I hesitated to jump on the internal frame bandwagon since I sweat like it’s my job, and I really thought that having the pack right up against my back would be excruciatingly uncomfortable. It turned out that I don’t sweat any more or any less no matter what, so since about 2000 or so I’ve used internal frames. The first was a HUGE blue Kelty, I don’t recall the model, and it was an unmitigated disaster. That was the pack that made me start thinking about changing my hiking/camping style toward seeking more comfort on the trail; after all, that is where I wind up spending most of my time. I camp to sleep, and as long as I’m not cold and/or wet I don’t need a lot of creature comforts on that end. By 2003, I had traded in my six-pound-and-change Kelty for a four pound Dana Mazama. In 2007 I flirted briefly with a Granite Gear pack, but it was simply not for me, and that Mazama has been my go-to pack for 12 years. It has been to Glacier (twice), Mammoth Cave National Park, the Ozark Trail, the Wind River Range, the Absaroka Range, and uncounted state parks. It has never leaked, never popped a stitch, and is big enough to hold my chosen gear without letting me go overboard. If Dana Gleason happens to be reading this, I owe you huge thanks for designing an awesome pack that never let me down.
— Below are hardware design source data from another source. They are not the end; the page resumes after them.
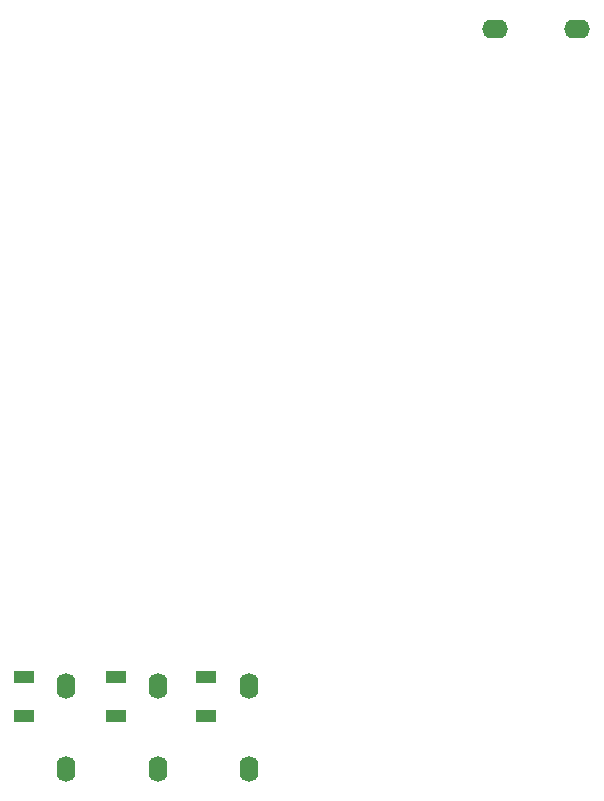
<source format=gbr>
G04*
G04 #@! TF.GenerationSoftware,Altium Limited,Altium Designer,24.2.2 (26)*
G04*
G04 Layer_Color=8421504*
%FSLAX44Y44*%
%MOMM*%
G71*
G04*
G04 #@! TF.SameCoordinates,78B911D5-5985-4408-A007-20F9D0B7CA3B*
G04*
G04*
G04 #@! TF.FilePolarity,Positive*
G04*
G01*
G75*
%ADD14R,1.7000X1.0500*%
%ADD15O,2.2000X1.6000*%
%ADD16O,1.6000X2.2000*%
D14*
X222250Y84570D02*
D03*
Y118070D02*
D03*
X68580Y84570D02*
D03*
Y118070D02*
D03*
X146050Y84570D02*
D03*
Y118070D02*
D03*
D15*
X536650Y666750D02*
D03*
X466650D02*
D03*
D16*
X259080Y39930D02*
D03*
Y109930D02*
D03*
X181610Y39930D02*
D03*
Y109930D02*
D03*
X104140Y39930D02*
D03*
Y109930D02*
D03*
M02*

</source>
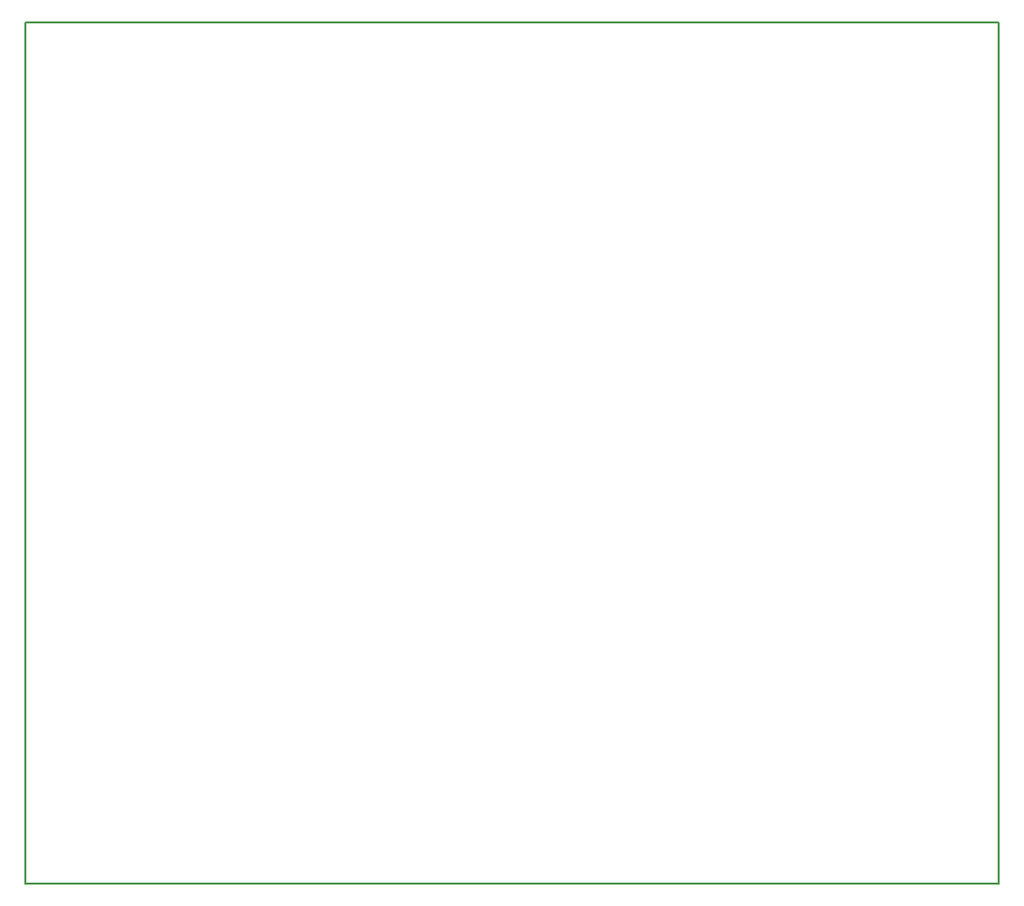
<source format=gbo>
G04 MADE WITH FRITZING*
G04 WWW.FRITZING.ORG*
G04 DOUBLE SIDED*
G04 HOLES PLATED*
G04 CONTOUR ON CENTER OF CONTOUR VECTOR*
%ASAXBY*%
%FSLAX23Y23*%
%MOIN*%
%OFA0B0*%
%SFA1.0B1.0*%
%ADD10R,3.333330X2.952760X3.317330X2.936760*%
%ADD11C,0.008000*%
%LNSILK0*%
G90*
G70*
G54D11*
X4Y2949D02*
X3329Y2949D01*
X3329Y4D01*
X4Y4D01*
X4Y2949D01*
D02*
G04 End of Silk0*
M02*
</source>
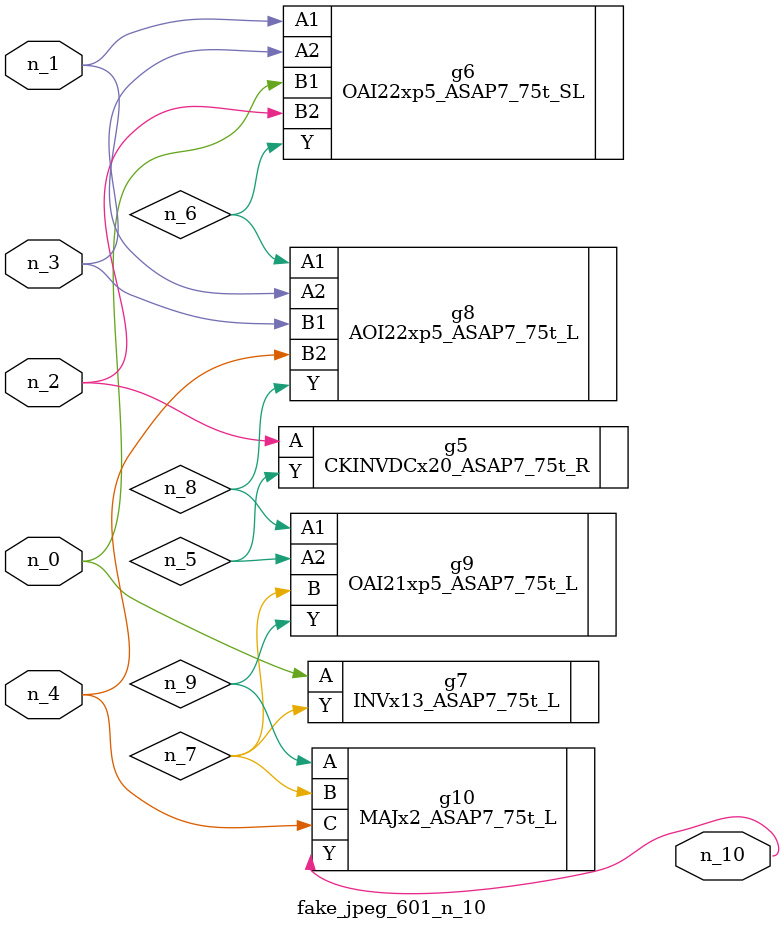
<source format=v>
module fake_jpeg_601_n_10 (n_3, n_2, n_1, n_0, n_4, n_10);

input n_3;
input n_2;
input n_1;
input n_0;
input n_4;

output n_10;

wire n_8;
wire n_9;
wire n_6;
wire n_5;
wire n_7;

CKINVDCx20_ASAP7_75t_R g5 ( 
.A(n_2),
.Y(n_5)
);

OAI22xp5_ASAP7_75t_SL g6 ( 
.A1(n_1),
.A2(n_3),
.B1(n_0),
.B2(n_2),
.Y(n_6)
);

INVx13_ASAP7_75t_L g7 ( 
.A(n_0),
.Y(n_7)
);

AOI22xp5_ASAP7_75t_L g8 ( 
.A1(n_6),
.A2(n_1),
.B1(n_3),
.B2(n_4),
.Y(n_8)
);

OAI21xp5_ASAP7_75t_L g9 ( 
.A1(n_8),
.A2(n_5),
.B(n_7),
.Y(n_9)
);

MAJx2_ASAP7_75t_L g10 ( 
.A(n_9),
.B(n_7),
.C(n_4),
.Y(n_10)
);


endmodule
</source>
But the times, they are a changin’. I’m going to hike the Appalachian Trail. I’m training, getting in good cardiovascular shape, toughening my feet, strengthening my body and losing weight. Losing weight on my body got me thinking and revisiting the old spreadsheets and looking into new gear. I could save two pounds by ditching my Big Agnes Storm King for a Hammock Gear Burrow 20 quilt, and save space in the pack to boot (that purchase is made, and that quilt had me sweating inside of 10 minutes. Seems to be a good product, but the trail will tell). I can save nearly another two pounds by trading in my old Trail Pro Regular Thermarest for a Neo-Air xTherm, and save more space and be warmer on the cold, cold ground (this one is ordered, but I haven’t pulled the trigger yet. Somebody chime in if you think it’s a mistake). Saving all this pack space means looking at smaller packs, and since The Pathfinder is heavy into Osprey packs these days, I started there. I stuffed all my old gear into an Exos 58 and it fit (and the hydration sleeve works better without bulging into my back like the old Dana), so when the quilt came in I had to try stuffing it all into an Exos 48… and it all fit. At less than two and a half pounds, I will save nearly another two pounds off the old Mazama, so I placed the order from my outfitter yesterday. If you’re keeping track and are interested in these things, this brings my big four (pack, shelter, bag and mattress) down to six pounds and ten ounces. Holy crap, maybe I AM a gram-weenie.

Comments

  1. Powercat's Avatar
    Are you wearing your loaded pack while running up and down the b***h hill in Konza?
  2. Lexp's Avatar
    I did see my post on your first test and now this one I'm reading and typing. See I can multi task.
  3. Jordan's Dad's Avatar
    I'm not running up the hill on Konza, but I've been walking there and at Fancy Creek on the weekends. Weekdays I'm doing what I can in town. I did 26 miles last week with a 17 lb. pack; the intention is to ramp those both up (mileage first, then pack weight). Right now my expected load with 4 days of food ought to run about 25 lbs or so.